About this task >>
Search the listing below for the string "scanned", then copy every line it appears in.

Input for this task >>
··········

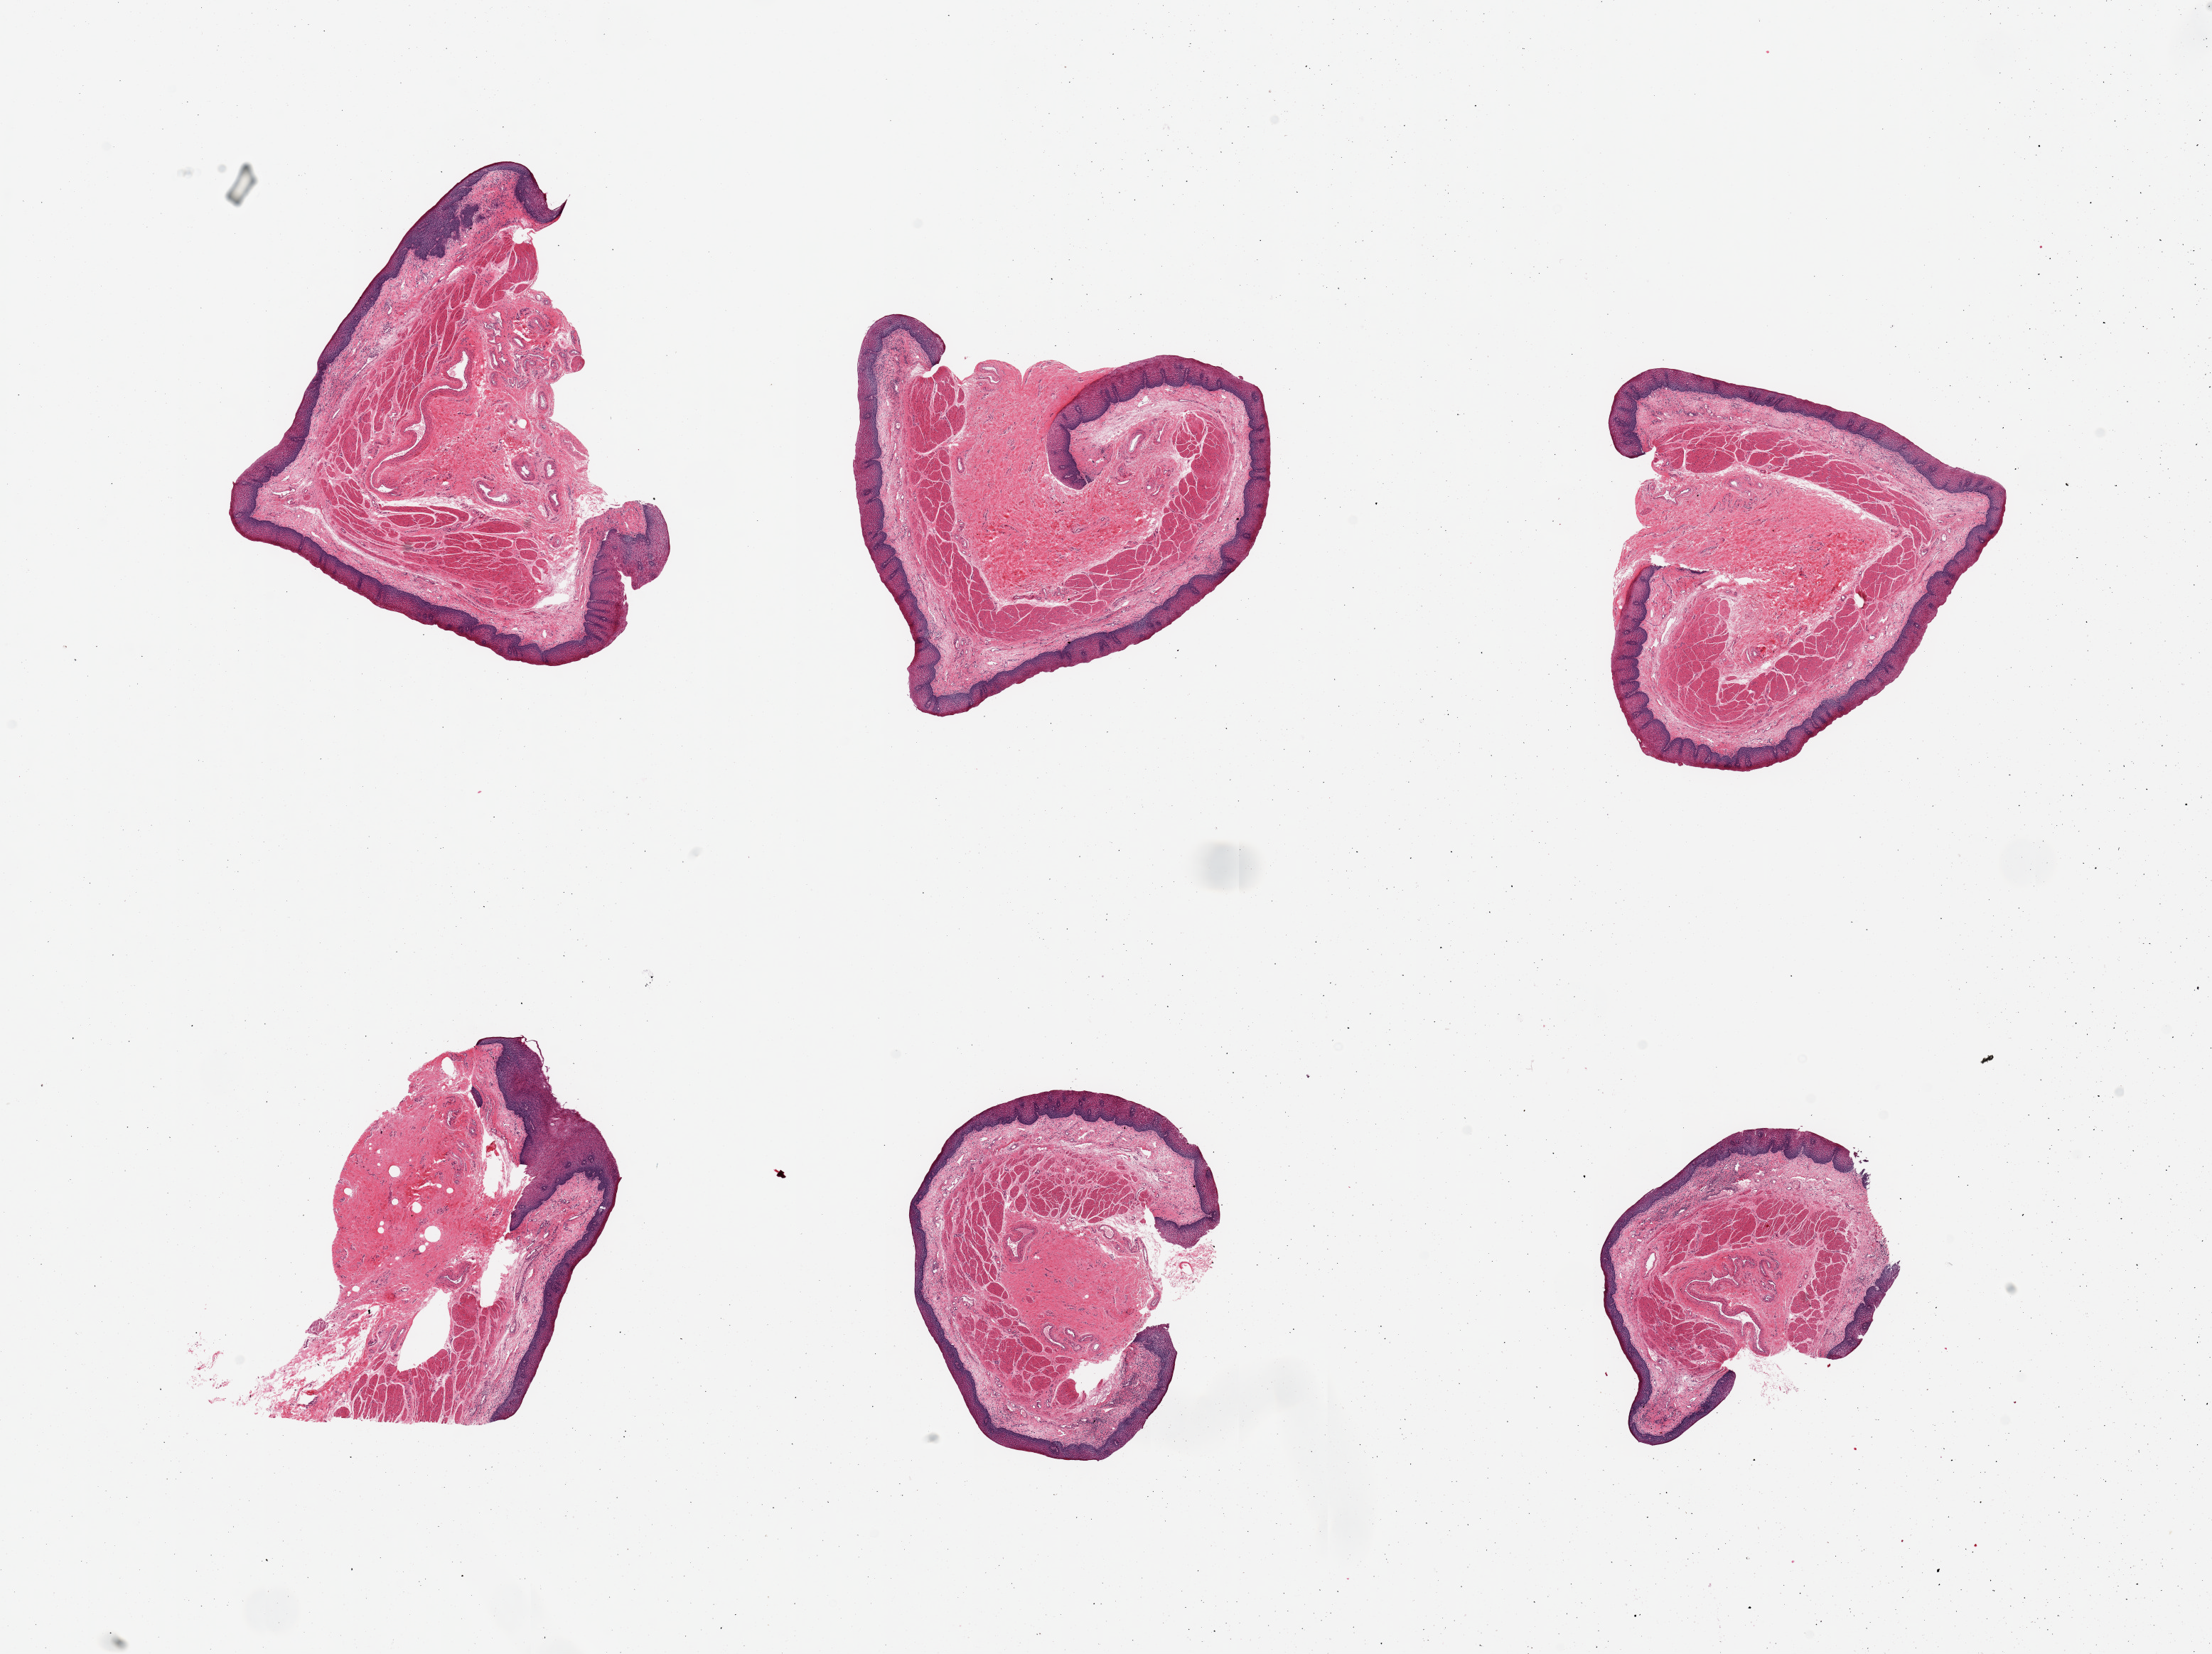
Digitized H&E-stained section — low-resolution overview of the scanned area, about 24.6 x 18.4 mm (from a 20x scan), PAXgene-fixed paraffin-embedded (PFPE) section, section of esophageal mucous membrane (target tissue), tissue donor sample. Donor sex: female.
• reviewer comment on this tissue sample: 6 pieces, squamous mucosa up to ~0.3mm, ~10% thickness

··········

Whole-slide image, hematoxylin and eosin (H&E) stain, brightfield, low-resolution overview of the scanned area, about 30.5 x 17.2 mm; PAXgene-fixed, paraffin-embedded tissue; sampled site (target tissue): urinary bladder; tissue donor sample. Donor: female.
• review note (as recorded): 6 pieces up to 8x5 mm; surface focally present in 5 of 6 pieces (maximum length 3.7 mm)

··········

Solution >>
Digitized H&E-stained section — low-resolution overview of the scanned area, about 24.6 x 18.4 mm (from a 20x scan), PAXgene-fixed paraffin-embedded (PFPE) section, section of esophageal mucous membrane (target tissue), tissue donor sample. Donor sex: female.
Whole-slide image, hematoxylin and eosin (H&E) stain, brightfield, low-resolution overview of the scanned area, about 30.5 x 17.2 mm; PAXgene-fixed, paraffin-embedded tissue; sampled site (target tissue): urinary bladder; tissue donor sample. Donor: female.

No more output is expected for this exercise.